Step by step. Stride by stride.
He opened his eyes and rubbed them with fingers red from the cold. All around, the fog breathed closer, snaking between the limbs of trees and creeping silently across the asphalt. The overhead lights made it glow like a wall of colorless neon.
Another hundred steps and he was there.
The strides came in a smooth flow, like an oiled machine. He spread his fingers wide and shook some of the excess energy that was concentrating and making him feel tingly. It took the edge off but he still felt as though he had shotgunned on a hundred cups of coffee. He ran faster, his arms like swinging pendulums, pulling him forward.
Twenty more steps.
Ten plus ten. Five times . . . Jesus, the math thing was back. He started giggling out loud as he went huffing down the road, compression pants sticking like a second skin.
The sky was suddenly ripped open by lightning and Ryan gasped. In an instant, blackness turned to hot white and there was that visual echo of the light as it trembled in the distance, then fluttered off like a dying bulb.
Ryan checked his odometer.
Five more feet! Three more steps! There it was yelling and screaming and high fiving him and tossing streamers!
Fifty miles! Fifty fucking miles!
It was fucking incredible! To know he could really, actually do it suddenly hit him and he began laughing uncontrollably.
Now to get that incredible sensation of almost standing still while walking it off. Have to keep those muscles warm. If not he’d get a chill and cramps and feel like someone was going over his calves with fish hooks.
Hot breath gushed visibly from his mouth. The rain was coming faster in a diagonal descent, backlit by lightning and the fog bundled tighter. Ryan took three or four deep breaths and began to slow. It was incredible to have this feeling of edge. The sense of being on top of everything. It was an awareness he could surpass limitations. Make breakthroughs. It was what separated the winners from the losers when taken right down to a basic level. The winners knew how much harder they could push to go farther. Break those, patterns. Create new levels of ability and confidence.
He tried again to slow down. His legs weren’t slowing to a walk yet and he sent the message down again. He smiled. Run too far and the body just doesn’t want to stop.
His legs continued to pull him forward. Rain was drenching down from the sky and Ryan was soaked to the bone. Rain streamed into his eyes and mouth and he coughed to get out what he could as it needled coldly into his face.
“Slow down,” he told his legs. “Stop, goddammit!” But his feet continued on, splashing through puddles which pooled here and there along the foggy road.
Ryan began to breathe harder, unable to get the air he needed. It was too wet; half air, half water. Suddenly, more lightning scribbled across the thundering clouds and he reached to stop one leg.
It did no good. He kept running, even faster, pounding harder against the wet pavement. He could feel the bottoms of his shoes soaking through, starting to wear out. He’d worn the old ones; they were the most comfortable.

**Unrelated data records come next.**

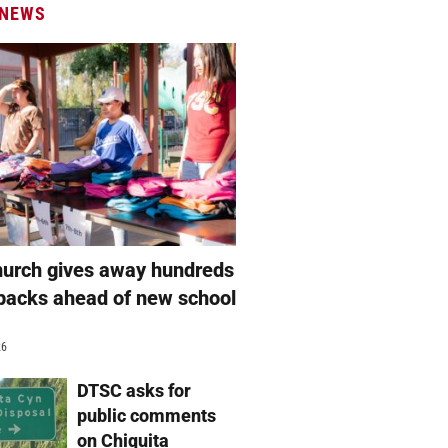
 NEWS
hurch gives away hundreds
packs ahead of new school
26
DTSC asks for
public comments
on Chiquita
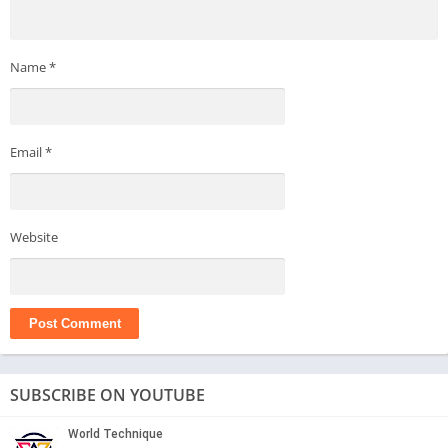
Name
*
Email
*
Website
SUBSCRIBE ON YOUTUBE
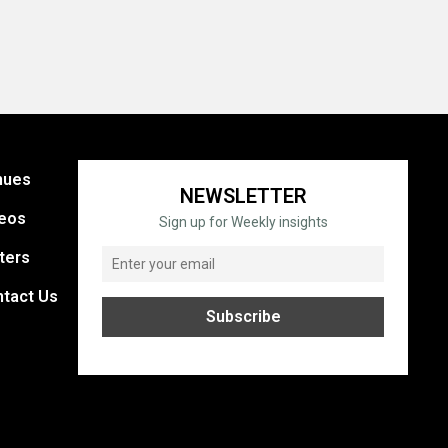
nues
NEWSLETTER
eos
Sign up for Weekly insights
ters
tact Us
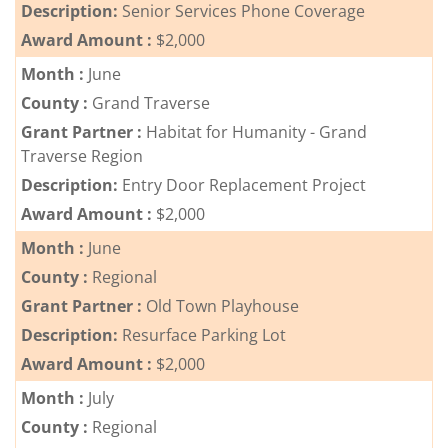
Description:
Senior Services Phone Coverage
Award Amount :
$2,000
Month :
June
County :
Grand Traverse
Grant Partner :
Habitat for Humanity - Grand
Traverse Region
Description:
Entry Door Replacement Project
Award Amount :
$2,000
Month :
June
County :
Regional
Grant Partner :
Old Town Playhouse
Description:
Resurface Parking Lot
Award Amount :
$2,000
Month :
July
County :
Regional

Jesus-fucking-God, he really couldn’t stop.
The wetness got colder on his cramping feet. He tried to fall but kept running. Terrified, he began to cough fitfully, his legs continuing forward, racing over the pavement.
His throat was raw from the cold and his muscles ached. He was starting to feel like his body had been beaten with sledgehammers.
There was no point trying to stop. He knew that, now. He’d trained too long. Too precisely.
It had been his single obsession and as he continued to pound against the fog-shrouded pavement all he could hear was a cold, lonely night.
Until the sound of his own screams began to echo through the mountains and fade across the endless road.